Seventy-seven million dollars is not a “detail.”
Another TREC member said that our church-wide structures are not impeding local mission. I have to disagree: this is not necessarily true (nor is it necessarily false). If our church-wide structures are absorbing $77 million of our local resources, and that money is not being well spent, then indeed they are impeding local mission by redirecting local resources to other uses. Figuring out how to spend money effectively is a huge mission issue.
After much lofty discussion of the big issues facing the church, correctly diagnosed and inspiringly described, TREC zeroed in on a few very focused questions, such as the staff reporting structure, ignoring many others of greater importance, including the money-and-staff question I asked. Evan Garner tweeted: “I’m genuinely discouraged if members of TREC think their work is to define an organizational chart for 815 staff.” I’m with you, Evan.
And by the way, as a member of Executive Council, I find myself exceedingly puzzled that TREC apparently interviewed the PB, President of the House of Deputies, and 815 staff in detail, but as far as I know, did not extend the same courtesy to any members of Executive Council. Perhaps their suggestion that Council’s significance should be reduced while the PB’s is increased is traceable to this up-front decision to limit the perspectives they heard. Did they start this work already believing that Council’s experience is unimportant?
I will talk more about the balance of power later, but let me first address what I think TREC should have been doing, and what it has actually begun to make strides toward achieving.
Read more here
And Where the Real Reform Will Come
I give TREC members a lot of credit for hard work and great insights about the direction the church needs to be moving in mission and ministry. Their list of issues the church needs to be addressing in coming years (church planting, seminarian debt, leadership development, etc.) is right on target. If nothing else, TREC’s “bully pulpit” will highlight these important challenges we need to face.
I don’t think that TREC’s legislative proposals will fare as well. I think the big decisions ahead of us, which we will address via our regular governance structures, will really determine the future of the church:
Who will be our next Presiding Bishop, and what will her/his vision be?
Will that PB be able to lead Council and staff in a way that gets us all working on the same team and focusing on the vital challenges before the church?
What are we going to do with our money? Will we lower the diocesan asking to 15%, or to some other number? Will we restructure our staff to meet new mission challenges? All “restructuring” since I’ve been paying attention to church-wide affairs has happened through unhealthy budget processes responding too late to financial crises.

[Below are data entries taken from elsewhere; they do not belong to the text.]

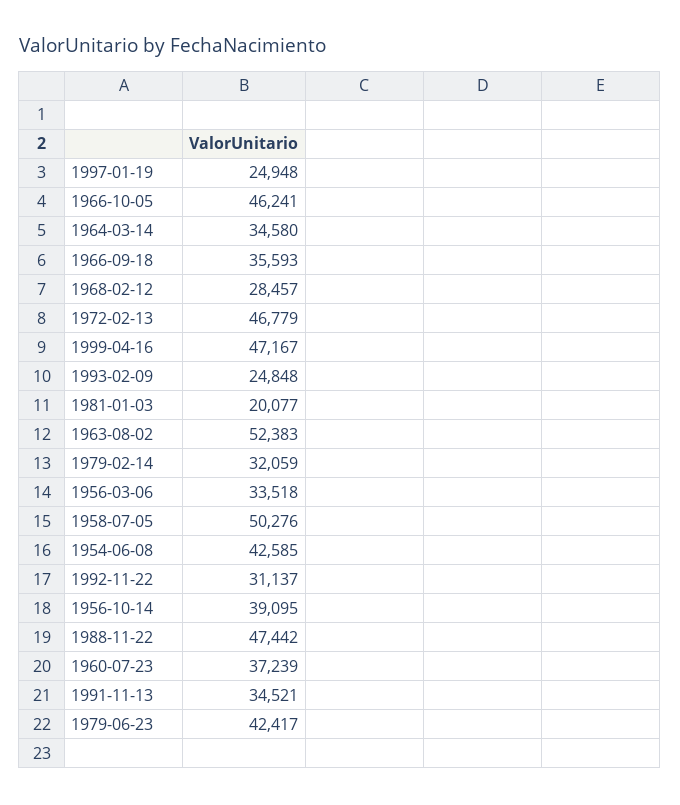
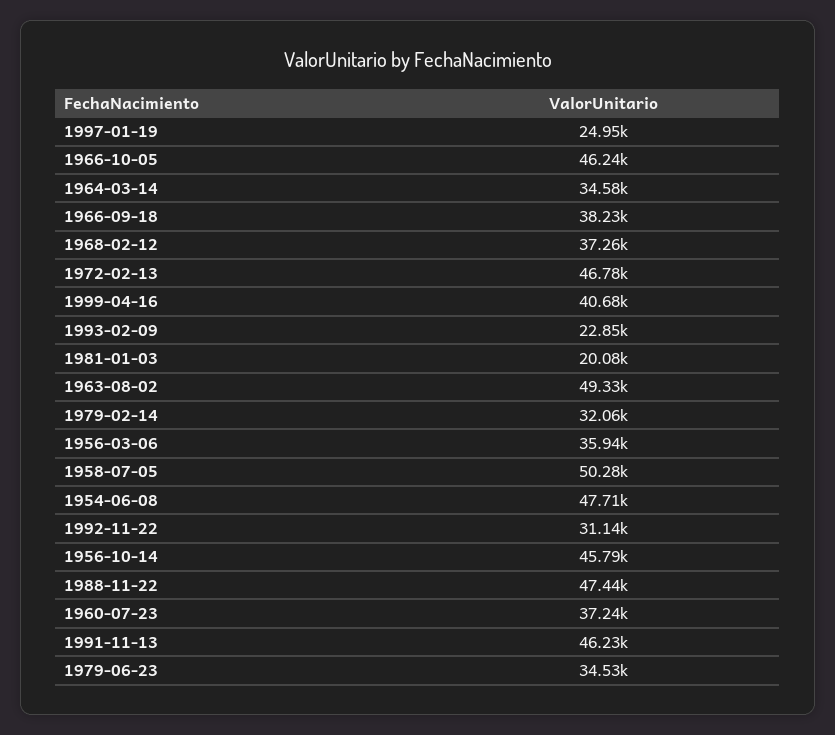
  {
    "1997-01-19": 24948,
    "1966-10-05": 46241,
    "1964-03-14": 34580,
-   "1966-09-18": 35593,
+   "1966-09-18": 38230,
-   "1968-02-12": 28457,
+   "1968-02-12": 37260,
    "1972-02-13": 46779,
-   "1999-04-16": 47167,
+   "1999-04-16": 40680,
-   "1993-02-09": 24848,
+   "1993-02-09": 22850,
    "1981-01-03": 20077,
-   "1963-08-02": 52383,
+   "1963-08-02": 49330,
    "1979-02-14": 32059,
-   "1956-03-06": 33518,
+   "1956-03-06": 35940,
    "1958-07-05": 50276,
-   "1954-06-08": 42585,
+   "1954-06-08": 47710,
    "1992-11-22": 31137,
-   "1956-10-14": 39095,
+   "1956-10-14": 45790,
    "1988-11-22": 47442,
    "1960-07-23": 37239,
-   "1991-11-13": 34521,
+   "1991-11-13": 46230,
-   "1979-06-23": 42417
+   "1979-06-23": 34530
  }

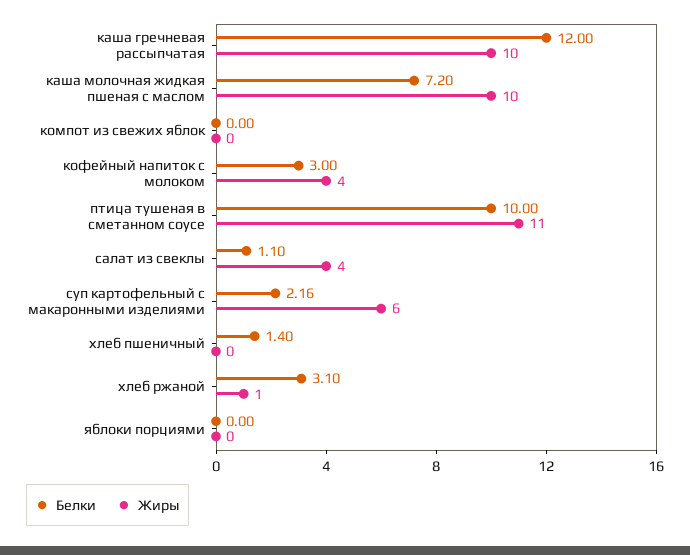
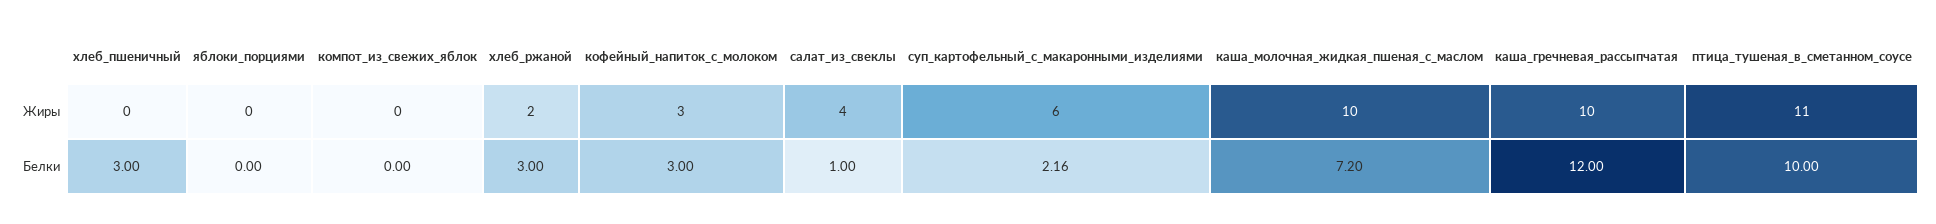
  {
    "Белки": {
      "каша гречневая рассыпчатая": 12,
      "каша молочная жидкая пшеная с маслом": 7.2,
      "компот из свежих яблок": 0,
      "кофейный напиток с молоком": 3,
      "птица тушеная в сметанном соусе": 10,
-     "салат из свеклы": 1.1,
+     "салат из свеклы": 1,
      "суп картофельный с макаронными изделиями": 2.16,
-     "хлеб пшеничный": 1.4,
+     "хлеб пшеничный": 3,
-     "хлеб ржаной": 3.1,
+     "хлеб ржаной": 3,
      "яблоки порциями": 0
    },
    "Жиры": {
      "каша гречневая рассыпчатая": 10,
      "каша молочная жидкая пшеная с маслом": 10,
      "компот из свежих яблок": 0,
-     "кофейный напиток с молоком": 4,
+     "кофейный напиток с молоком": 3,
      "птица тушеная в сметанном соусе": 11,
      "салат из свеклы": 4,
      "суп картофельный с макаронными изделиями": 6,
      "хлеб пшеничный": 0,
-     "хлеб ржаной": 1,
+     "хлеб ржаной": 2,
      "яблоки порциями": 0
    }
  }

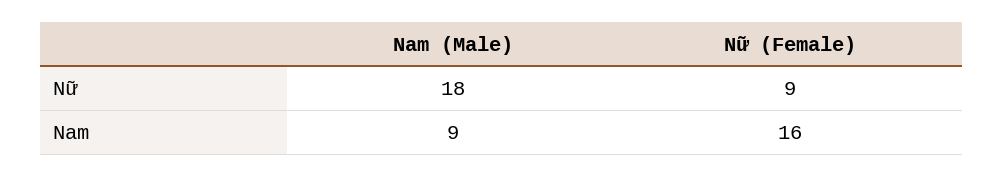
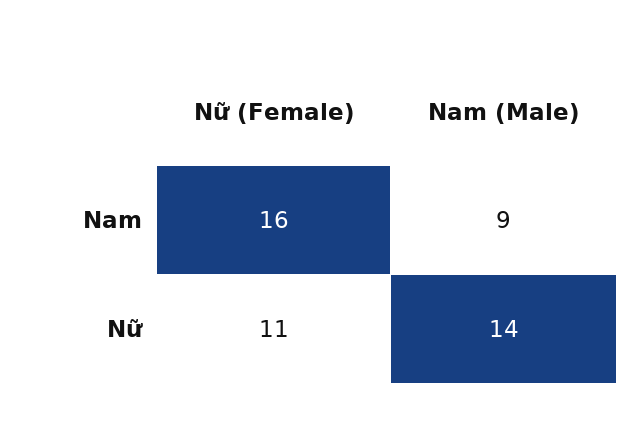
  {
    "Nam (Male)": {
-     "Nữ": 18,
+     "Nữ": 14,
      "Nam": 9
    },
    "Nữ (Female)": {
-     "Nữ": 9,
+     "Nữ": 11,
      "Nam": 16
    }
  }

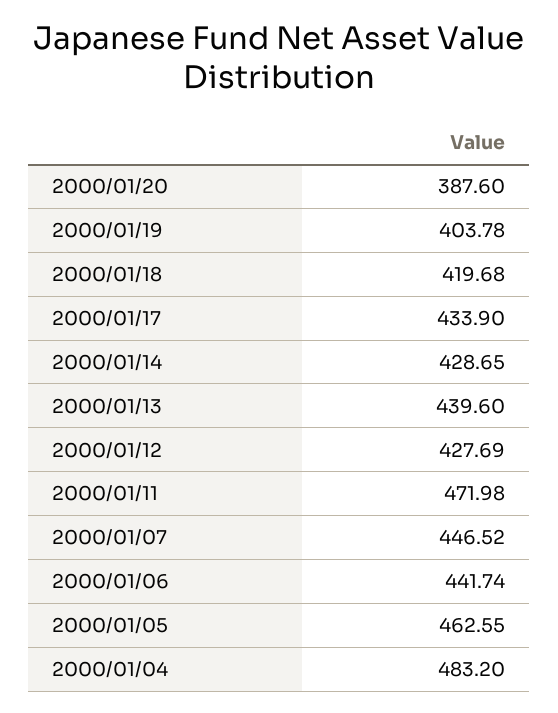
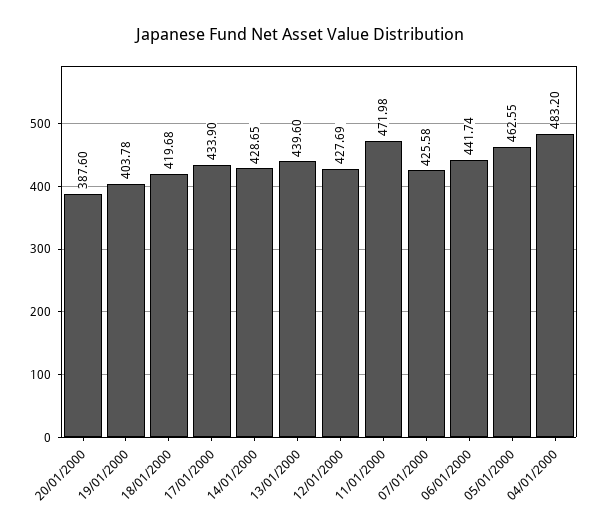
  {
    "2000/01/20": 387.6,
    "2000/01/19": 403.78,
    "2000/01/18": 419.68,
    "2000/01/17": 433.9,
    "2000/01/14": 428.65,
    "2000/01/13": 439.6,
    "2000/01/12": 427.69,
    "2000/01/11": 471.98,
-   "2000/01/07": 446.52,
+   "2000/01/07": 425.58,
    "2000/01/06": 441.74,
    "2000/01/05": 462.55,
    "2000/01/04": 483.2
  }

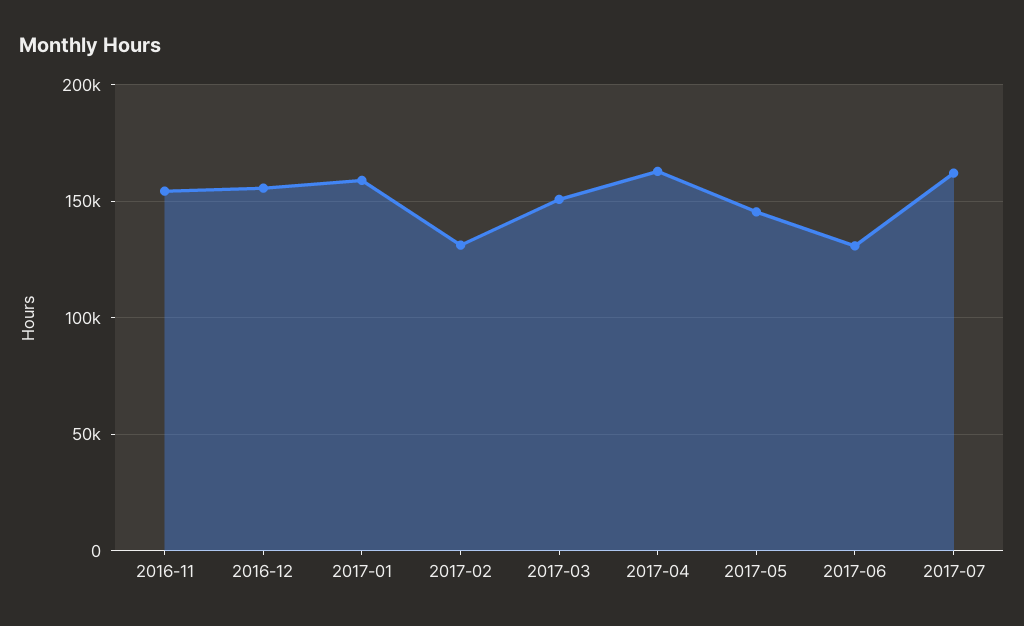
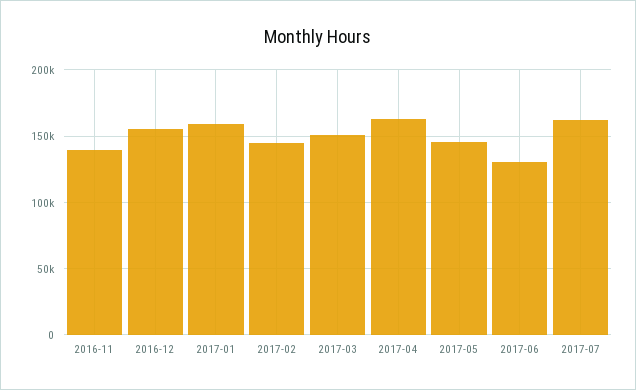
  {
-   "2016-11": 155000,
+   "2016-11": 140000,
    "2016-12": 155000,
    "2017-01": 160000,
-   "2017-02": 130000,
+   "2017-02": 145000,
    "2017-03": 150000,
    "2017-04": 165000,
    "2017-05": 145000,
    "2017-06": 130000,
    "2017-07": 160000
  }

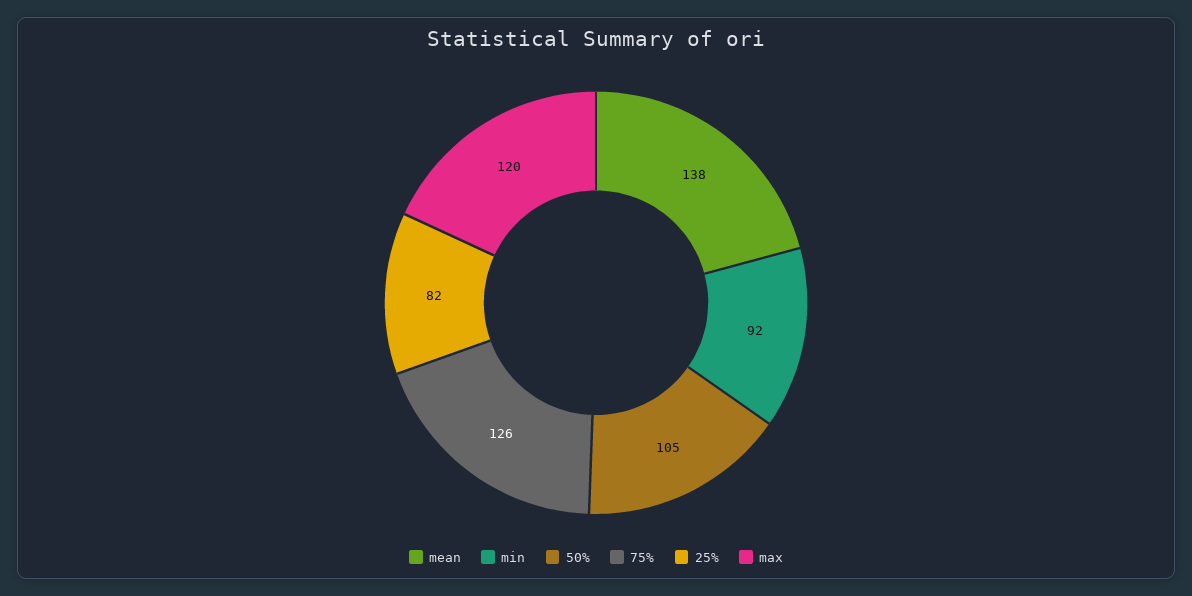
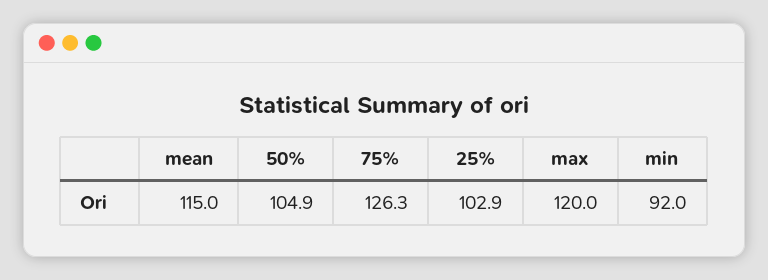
  {
-   "mean": 138,
+   "mean": 115,
    "min": 92,
    "50%": 104.9,
    "75%": 126.3,
-   "25%": 82,
+   "25%": 102.9,
    "max": 120
  }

Will we manage to do it this time in a better, more mission-focused way?
What are we going to do about the building at 815 2nd Avenue, New York, a symbol of bureaucratic hierarchy? Will we hold onto this real estate, or adopt a new model of church-wide support center?
These issues are not in TREC’s hands – they are in the hands of the House of Bishops, Executive Council, and General Convention. I’m eager to see how they have worked out a year from now. Whether TREC is the agent of change or not, change is coming to the church. And that’s a good (and joyful) thing.